--- DIRECTIVE ---
Copy all the records word for word, apart from any pictures.

#####

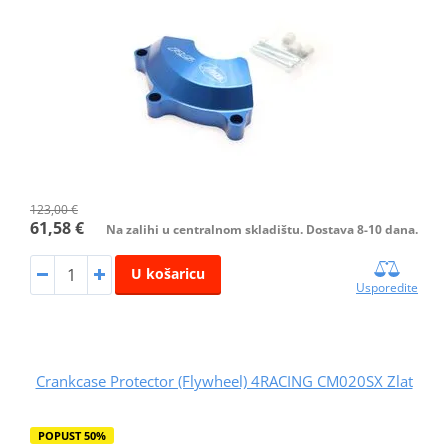
123,00 €
61,58 €
Na zalihi u centralnom skladištu. Dostava 8-10 dana.
U košaricu
Usporedite
Crankcase Protector (Flywheel) 4RACING CM020SX Zlat
POPUST 50%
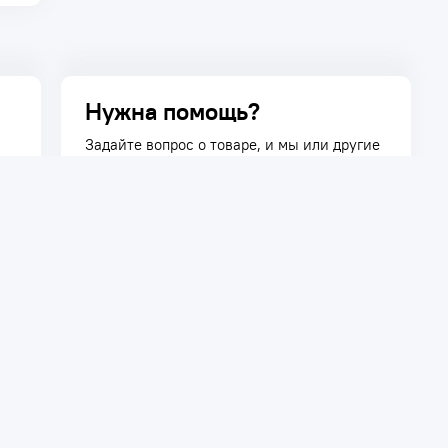
Нужна помощь?
Задайте вопрос о товаре, и мы или другие
покупатели помогут вам с ответом. Ваш
вопрос может быть полезен и другим
покупателям.
Задать вопрос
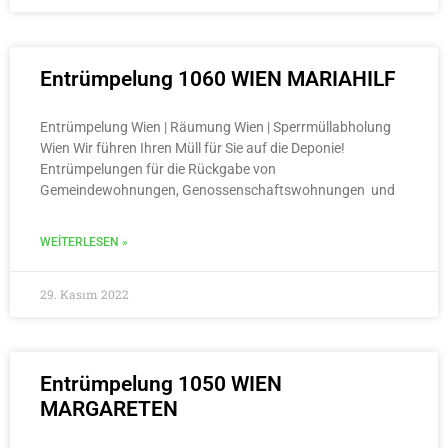
Entrümpelung 1060 WIEN MARIAHILF
Entrümpelung Wien | Räumung Wien | Sperrmüllabholung
Wien Wir führen Ihren Müll für Sie auf die Deponie!
Entrümpelungen für die Rückgabe von
Gemeindewohnungen, Genossenschaftswohnungen und
WEITERLESEN »
29. Kasım 2022
Entrümpelung 1050 WIEN
MARGARETEN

#####

--- TASK RESPONSE ---
123,00 €
61,58 €
Na zalihi u centralnom skladištu. Dostava 8-10 dana.
U košaricu
Usporedite
Crankcase Protector (Flywheel) 4RACING CM020SX Zlat
POPUST 50%
Нужна помощь?
Задайте вопрос о товаре, и мы или другие
покупатели помогут вам с ответом. Ваш
вопрос может быть полезен и другим
покупателям.
Задать вопрос
Entrümpelung 1060 WIEN MARIAHILF
Entrümpelung Wien | Räumung Wien | Sperrmüllabholung
Wien Wir führen Ihren Müll für Sie auf die Deponie!
Entrümpelungen für die Rückgabe von
Gemeindewohnungen, Genossenschaftswohnungen und
WEITERLESEN »
29. Kasım 2022
Entrümpelung 1050 WIEN
MARGARETEN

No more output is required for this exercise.